The above framewise log-magnitude spectra reconstruction procedure is described in [1]. We implemented it as shown using an Autoencoder, and observe that the reconstruction cannot generalize to pitches the network has not been trained on. For demonstration, we train the network including and excluding MIDI 63 along with its 3 neighbouring pitches on either side :
(a) Including MIDI 63
MIDI | 60 | 61 | 62 | 63 | 64 | 65 | 66 |
---|---|---|---|---|---|---|---|
Kept | $\checkmark$ | $\checkmark$ | $\checkmark$ | $\checkmark$ | $\checkmark$ | $\checkmark$ | $\checkmark$ |
(b) Excluding MIDI 63
MIDI | 60 | 61 | 62 | 63 | 64 | 65 | 66 |
---|---|---|---|---|---|---|---|
Kept | $\checkmark$ | $\checkmark$ | $\checkmark$ | $\times$ | $\checkmark$ | $\checkmark$ | $\checkmark$ |
We then give MIDI 63 as an input to both the above cases, and see how well the network can reconstruct the input
import IPython.display as ipd
print('Input MIDI 63 Note')
ipd.display(ipd.Audio('./ex/D#_19_og.wav'))

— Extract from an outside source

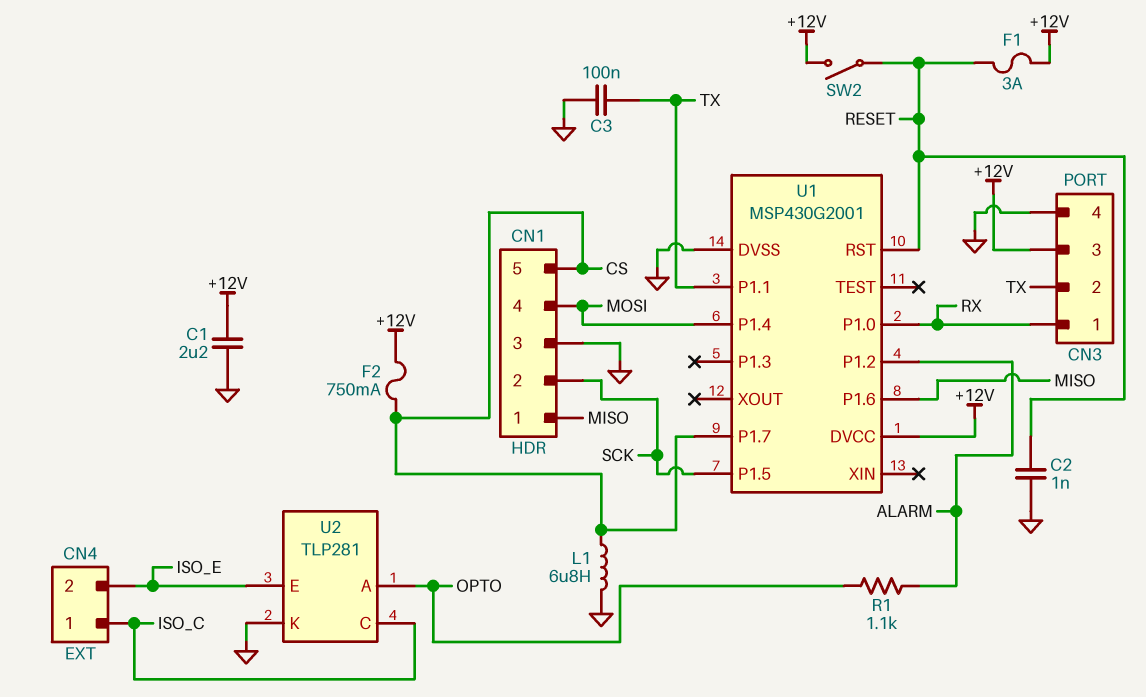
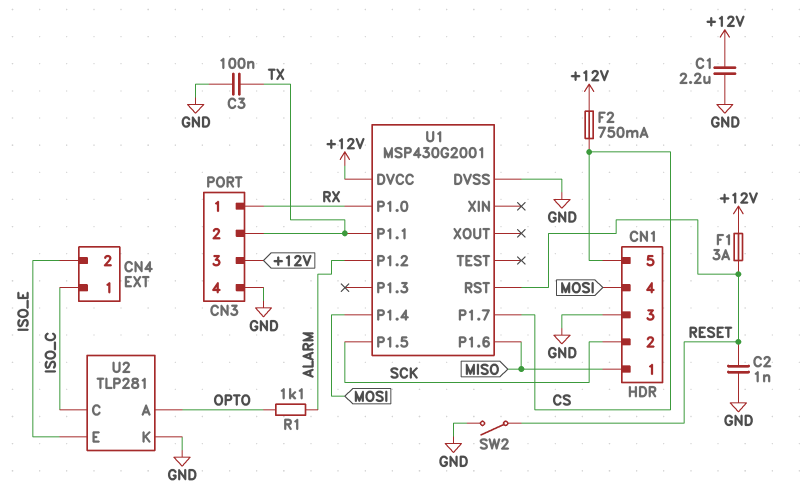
L1: 6.8uH (CS, GND) -> none
SW2: switch (+12V, RESET) -> switch (GND, RESET)

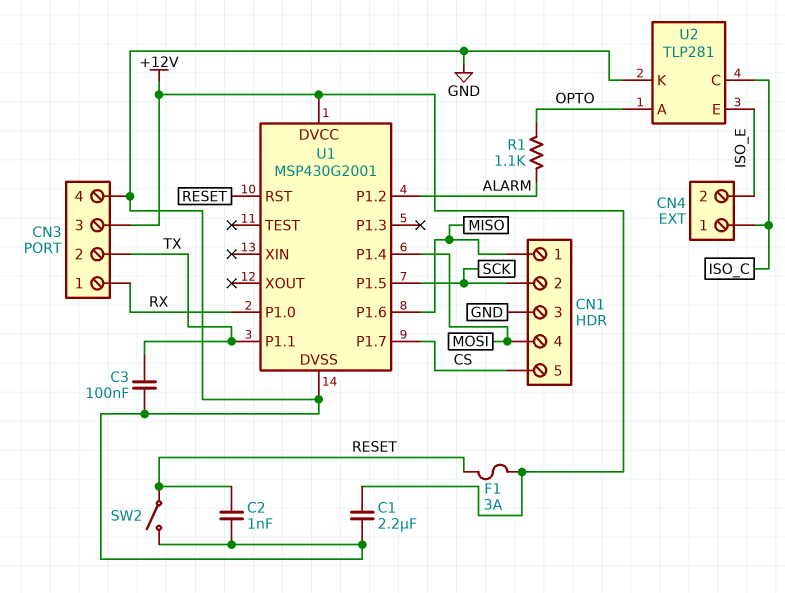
F2: 750mA (+12V, CS) -> none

print('(a) Reconstructed MIDI 63 Note when trained Including MIDI 63')
ipd.display(ipd.Audio('./ex/D#_19_trained_recon_stft_AE.wav'))
print('(b) Reconstructed MIDI 63 Note when trained Excluding MIDI 63')
ipd.display(ipd.Audio('./ex/D#_19_skipped_recon_stft_AE.wav'))